All of these flaws can be traced back, finally, to a weak sense of reality. The premise of "Empire" was that state power was giving way to a global conglomerate or conspiracy; as a corollary, wars would no longer be fought between states, but by Empire against all dissidents, in the form of a continual police action. This idea has been pretty well refuted by the events of the last two years, when the United States' war in Iraq was bitterly opposed by many of its alleged cohorts in Empire. Even before Iraq, however, it was clear that the Empire model could not describe the most deadly conflicts in the world over the last decade - neither the ethnic wars in Yugoslavia and Rwanda nor the nuclear rivalry between India and Pakistan. Only a powerful idee fixe could lead the authors to suppose that "imperial" intervention - as, for instance, in Kosovo - was a greater threat to humanity than the genocidal war that intervention was intended to stop.

The same ideological blinkers are in evidence when, in "Multitude," Messrs. Hardt and Negri say that Osama bin Laden "asks for legitimation by presenting himself as the moral hero of the poor and oppressed of the global South." In fact, bin Laden presents himself as no such thing; he is and declares himself to be a religious zealot dedicated to the imposition of Islamic law and the chastisement of the secular West. It is only in Messrs. Hardt and Negri's eyes that every violent movement in the world is ipso facto a liberation movement.

The same indifference to fact that nullifies their political analysis hobbles their philosophizing. At the core of their utopian promise is the notion of biopolitics - a realm in which economic, political, social, and cultural life are inseparable. It is biopower that Empire seeks to exploit, and it is biopower upon which the multitude can ground its autonomy and rebellion. But while Marx had Engels, who knew factory work at first hand, Messrs. Hardt and Negri never seem to have any real sense of what today's cooperative, networked labor is like for those who do it.

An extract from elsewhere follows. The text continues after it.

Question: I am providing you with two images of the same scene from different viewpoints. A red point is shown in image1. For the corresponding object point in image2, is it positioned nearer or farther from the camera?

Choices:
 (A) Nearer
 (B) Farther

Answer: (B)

Is there any real commonality between the disparate categories of what they call immaterial laborers - software programmers, health care aides, television writers, genetic engineers, and retail salespeople? In what way does the actual experience of these types of work prepare people for building the anarchist utopia Messrs. Hardt and Negri promise is on the way? Here, as so often when humanists turn to the sciences, it seems that metaphors - the network, the code, the rhizome - have been wrenched from their original contexts and endowed with fantastic new meanings and powers.

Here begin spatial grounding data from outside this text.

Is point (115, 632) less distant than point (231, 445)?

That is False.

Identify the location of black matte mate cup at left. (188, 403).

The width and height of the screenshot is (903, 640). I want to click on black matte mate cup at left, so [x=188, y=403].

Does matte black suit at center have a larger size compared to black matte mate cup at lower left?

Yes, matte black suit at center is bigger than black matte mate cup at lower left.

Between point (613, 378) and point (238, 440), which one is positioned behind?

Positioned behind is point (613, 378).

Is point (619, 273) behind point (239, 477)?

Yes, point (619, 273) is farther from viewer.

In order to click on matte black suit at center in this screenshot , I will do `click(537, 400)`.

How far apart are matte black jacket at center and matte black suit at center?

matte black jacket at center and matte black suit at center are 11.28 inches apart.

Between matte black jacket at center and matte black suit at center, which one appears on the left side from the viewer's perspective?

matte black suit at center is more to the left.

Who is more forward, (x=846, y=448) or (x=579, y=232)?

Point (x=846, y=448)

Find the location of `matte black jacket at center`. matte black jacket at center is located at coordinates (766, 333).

Finally, and most crucially, what Messrs. Hardt and Negri lack is any genuine humanism. Like other ideologists of utopia, they reckon in categories so vast and abstract - multitude, empire - that actual human beings are no longer visible. The most alarming section of "Multitude" is a hymn to "swarm intelligence," in which a positively Orwellian immolation of the individual in the mass is seen as the condition of bliss: The multitude is imagined as a vast hive, filled with "the buzzing and swarming of the flesh."

But while Messrs. Hardt and Negri see this as an ideal commonwealth, built on "the real political act of love," it is actually a deeply sinister flight from the condition of all moral judgment and political action: the integrity of the individual human being. The flesh has appetites, the swarm has instincts, but only the human being has rights - a word significantly missing from these authors' vocabulary. Indeed, the seductiveness of their politics is that it promises to make rights unnecessary.

In the New Jerusalem, when the multitude governs itself directly, there will be no more rights because there will be no more wrongs. But anyone more respectful than Messrs. Hardt and Negri of fact, including the facts of history and of human nature, knows that we will never live in such a heaven; that every attempt to bring it down to earth has ended in catastrophe; and that the only hope of humanity lies not in love, but in justice.